=== BRIEF ===
Repeat the stretch of entries below from the line with "Office Directory" through the line with "load will be". Include both ends and add nothing.

=== RECORDS FOR THE TASK ===
BEGIN

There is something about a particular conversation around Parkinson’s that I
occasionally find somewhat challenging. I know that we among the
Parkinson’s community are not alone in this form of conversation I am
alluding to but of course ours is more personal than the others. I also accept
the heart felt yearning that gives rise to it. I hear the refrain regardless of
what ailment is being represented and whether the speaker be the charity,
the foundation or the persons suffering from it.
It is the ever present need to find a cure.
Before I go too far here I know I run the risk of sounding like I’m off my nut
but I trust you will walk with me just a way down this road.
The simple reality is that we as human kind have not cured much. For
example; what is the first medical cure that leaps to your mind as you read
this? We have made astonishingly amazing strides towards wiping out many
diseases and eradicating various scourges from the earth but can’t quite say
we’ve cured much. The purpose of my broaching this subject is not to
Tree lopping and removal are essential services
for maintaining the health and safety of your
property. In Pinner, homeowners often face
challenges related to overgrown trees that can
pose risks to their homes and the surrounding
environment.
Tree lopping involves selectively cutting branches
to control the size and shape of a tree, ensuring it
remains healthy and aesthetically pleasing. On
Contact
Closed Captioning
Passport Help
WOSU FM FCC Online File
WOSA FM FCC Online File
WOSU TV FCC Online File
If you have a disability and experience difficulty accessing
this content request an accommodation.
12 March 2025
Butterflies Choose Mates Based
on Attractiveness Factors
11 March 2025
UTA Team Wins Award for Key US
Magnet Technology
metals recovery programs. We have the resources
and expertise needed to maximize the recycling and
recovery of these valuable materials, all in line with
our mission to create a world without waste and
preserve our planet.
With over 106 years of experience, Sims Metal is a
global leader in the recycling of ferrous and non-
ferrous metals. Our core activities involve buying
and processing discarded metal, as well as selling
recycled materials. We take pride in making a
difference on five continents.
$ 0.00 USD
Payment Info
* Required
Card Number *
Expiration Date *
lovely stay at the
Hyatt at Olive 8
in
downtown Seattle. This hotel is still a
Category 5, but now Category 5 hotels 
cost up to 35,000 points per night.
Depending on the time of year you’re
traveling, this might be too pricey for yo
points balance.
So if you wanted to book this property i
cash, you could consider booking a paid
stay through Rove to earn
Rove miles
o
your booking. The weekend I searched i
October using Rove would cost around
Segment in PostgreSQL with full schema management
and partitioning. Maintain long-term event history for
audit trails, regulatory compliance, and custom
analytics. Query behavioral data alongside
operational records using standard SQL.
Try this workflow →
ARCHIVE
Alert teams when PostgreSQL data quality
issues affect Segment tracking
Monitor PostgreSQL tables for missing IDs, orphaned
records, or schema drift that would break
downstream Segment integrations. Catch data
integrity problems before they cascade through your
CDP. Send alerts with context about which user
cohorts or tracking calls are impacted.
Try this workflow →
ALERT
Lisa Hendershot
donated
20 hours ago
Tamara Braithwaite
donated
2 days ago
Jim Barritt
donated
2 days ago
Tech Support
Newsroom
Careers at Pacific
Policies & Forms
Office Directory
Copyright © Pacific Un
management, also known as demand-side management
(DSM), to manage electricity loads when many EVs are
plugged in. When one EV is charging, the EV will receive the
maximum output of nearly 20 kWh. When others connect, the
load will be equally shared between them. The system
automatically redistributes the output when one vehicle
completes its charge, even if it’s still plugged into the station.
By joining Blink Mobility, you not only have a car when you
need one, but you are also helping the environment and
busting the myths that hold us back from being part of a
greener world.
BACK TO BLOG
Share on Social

END

=== TASK RESPONSE ===
Office Directory
Copyright © Pacific Un
management, also known as demand-side management
(DSM), to manage electricity loads when many EVs are
plugged in. When one EV is charging, the EV will receive the
maximum output of nearly 20 kWh. When others connect, the
load will be equally shared between them. The system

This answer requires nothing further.